Программа «Книжные проекты Дмитрия Зимина» объединяет три проекта, хорошо знакомых читательской аудитории: издание научно-популярных книг «Библиотека фонда „Династия“», издательское направление фонда «Московское время» и премию в области русскоязычной научно-популярной литературы «Просветитель».

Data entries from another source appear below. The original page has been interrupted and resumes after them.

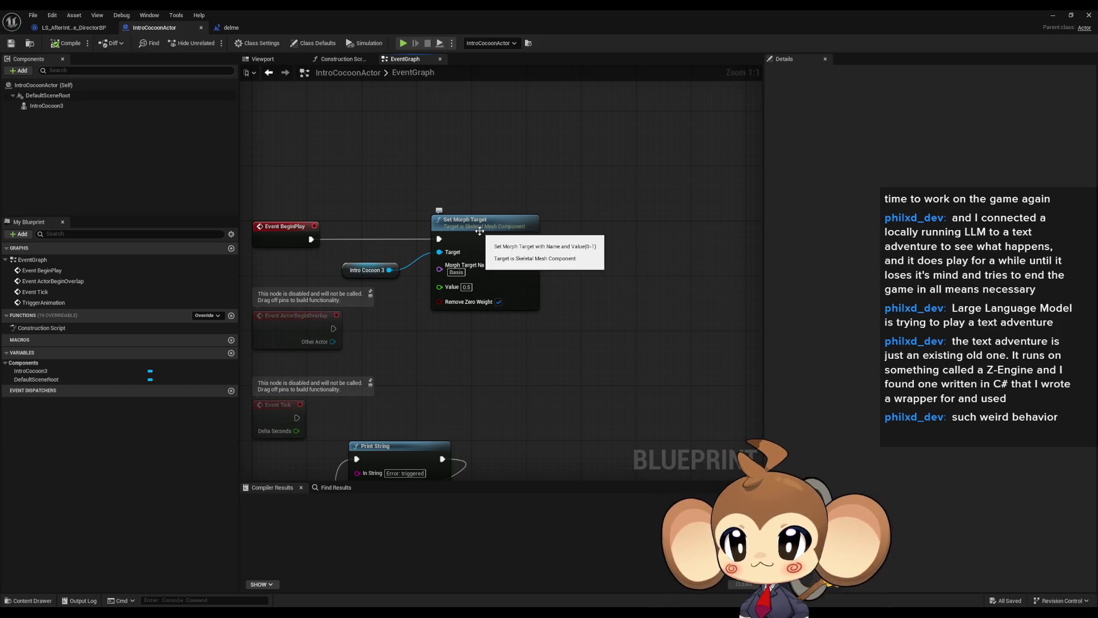
double_click(483, 12)
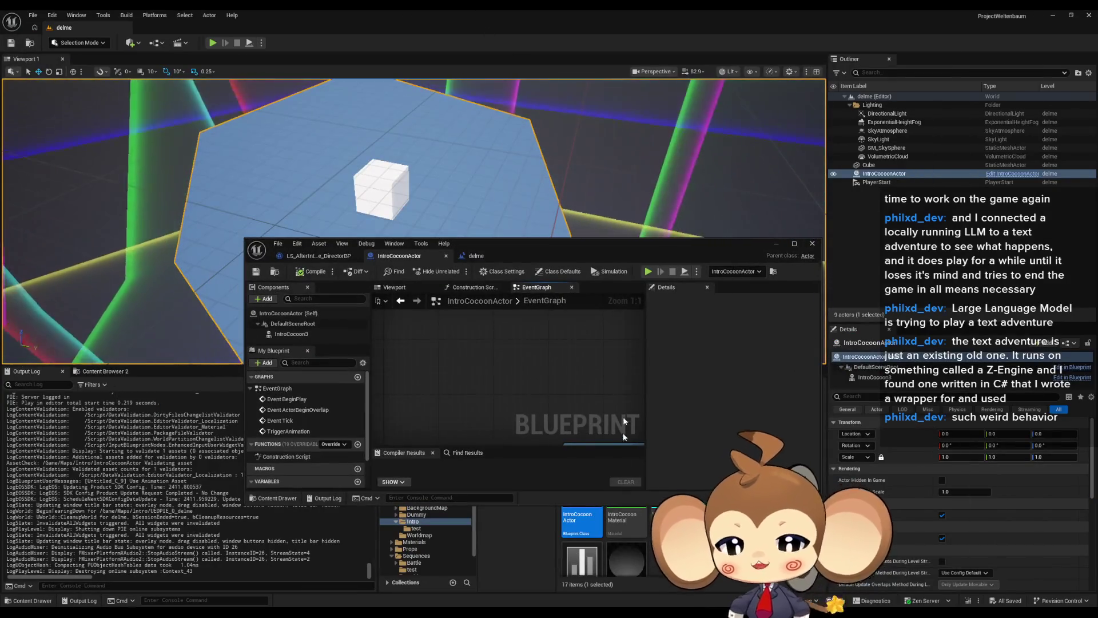
drag(623, 243, 565, 98)
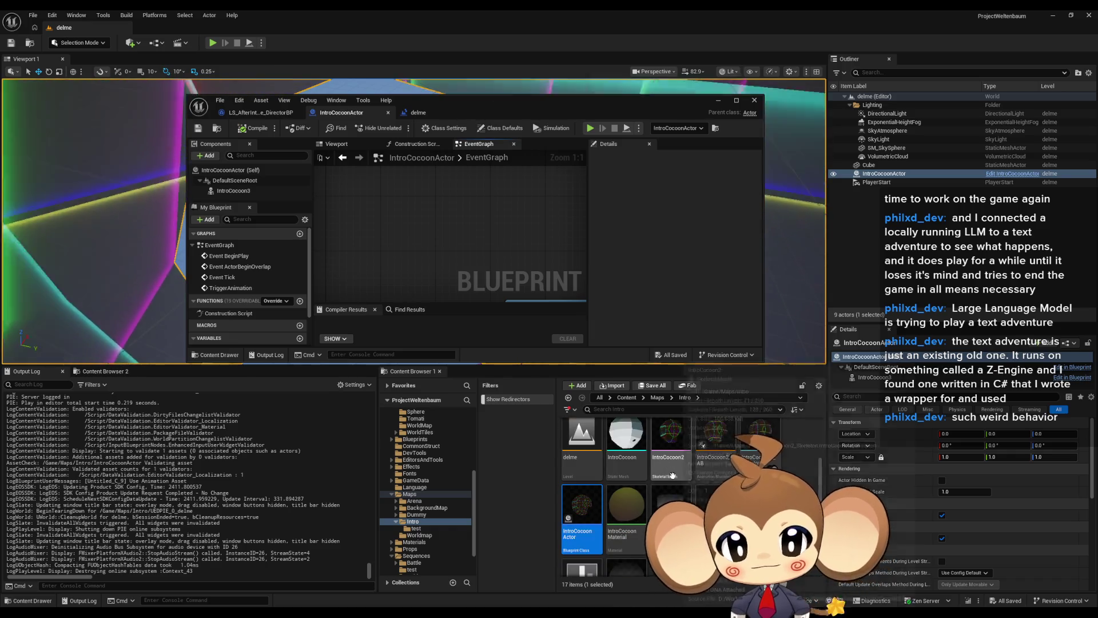
Step: Open IntroCocoon2Armature_RiftOpen from the Content/Maps/Intro/test folder
scroll(595, 446, up, 2)
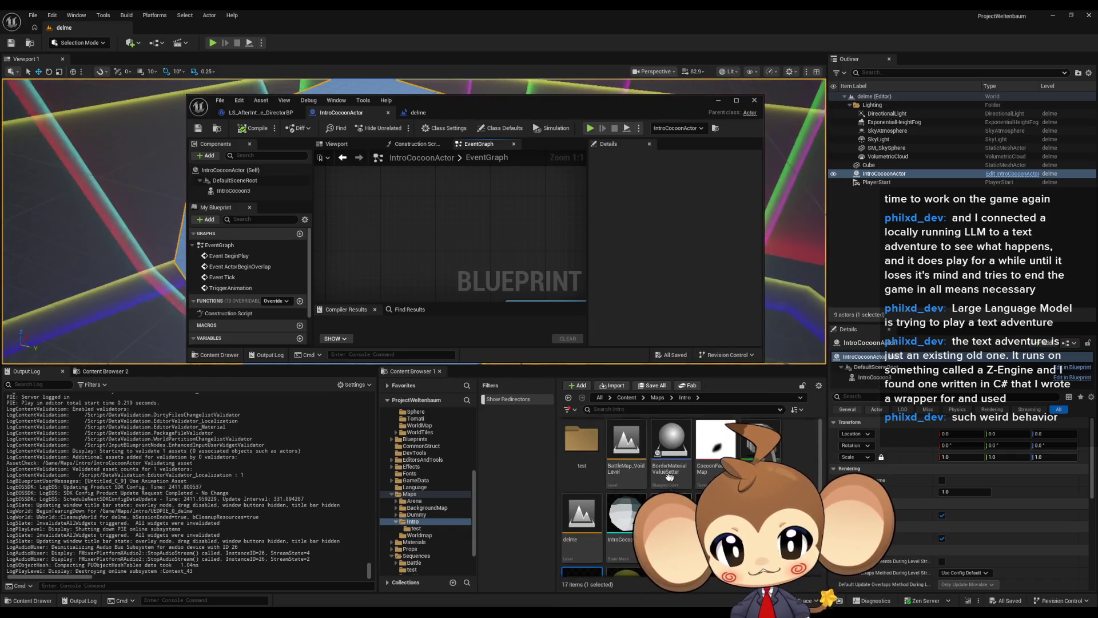
double_click(595, 445)
double_click(671, 440)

Подробную информацию о «Книжных проектах Дмитрия Зимина» вы найдете на сайте ziminbookprojects.ru

Джеймсу и Генри, которые сочли прочитанные им вслух отрывки из этой книги «довольно интересными».



Пролог
Мысли о будущем

Где-то в самом сердце американского Запада старая бизониха отщипывает пучок молодой травы. Зубы начинают перемалывать травинки, и тут раздается волчий вой, заглушающий мягкое неумолчное журчание реки Снейк. Бизониха поднимает голову, настороженно замирает и, прядая ушами, принюхивается. Несколько мгновений проходят в тишине… разве что комар, пища, бестолково кружится в воздухе. Но, похоже, стаду ничего не угрожает – и бизониха снова опускает морду к земле и принимается жевать. Потом она переходит на участок со свежей травой, и следом за ней снимаются с места несколько десятков других бизонов – все стадо медленно тянется на юг, в сторону гор, неспешно пощипывая траву.

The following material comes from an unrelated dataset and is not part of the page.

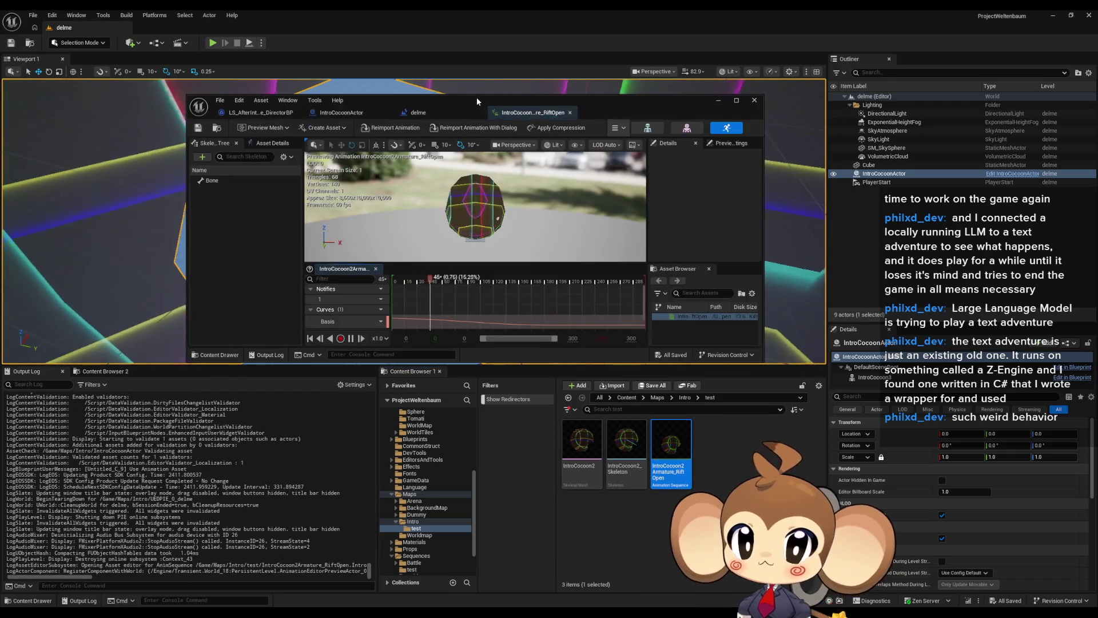
Step: Maximize the animation editor and open the Basis curve with Edit Selected Curves
double_click(476, 97)
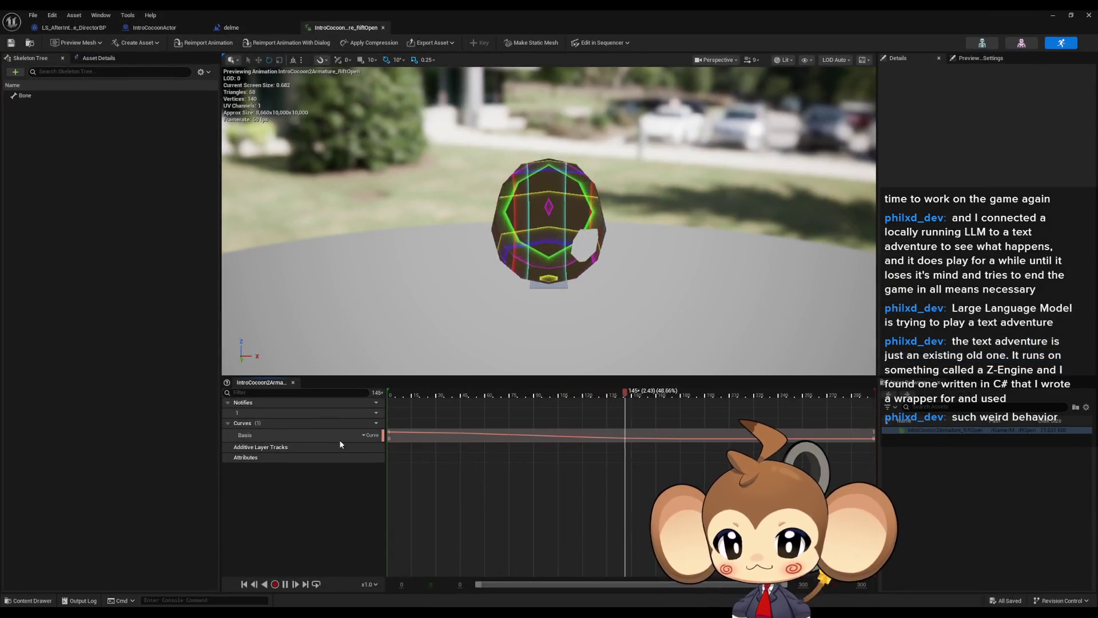
right_click(327, 437)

До чего же мирная, радующая душу картина! Стадо диких бизонов благоденствует в одном из последних уголков дикой природы на Земле, и ничто из происходящего за его пределами животных не тревожит. Картина, полная надежды. Да, мы, люди, устроили на своей планете сущий кавардак, однако остались еще места, где бизоны могут бродить себе спокойно вдалеке от всех уродливых явлений современного мира. Вдобавок эта картина дарит вдохновение. Бизоны существуют, потому что мы их спасли. К концу XIX века бизоны, миллионные стада которых когда-то бродили по равнинам, почти полностью исчезли. И все же они не вымерли! Люди создавали для их стад убежища, где можно было жевать жвачку и растить телят, и составляли и принимали законы, чтобы охранять эти убежища от браконьеров, охотников и прочих напастей. Именно благодаря нам в Северной Америке насчитывается сегодня более полумиллиона бизонов.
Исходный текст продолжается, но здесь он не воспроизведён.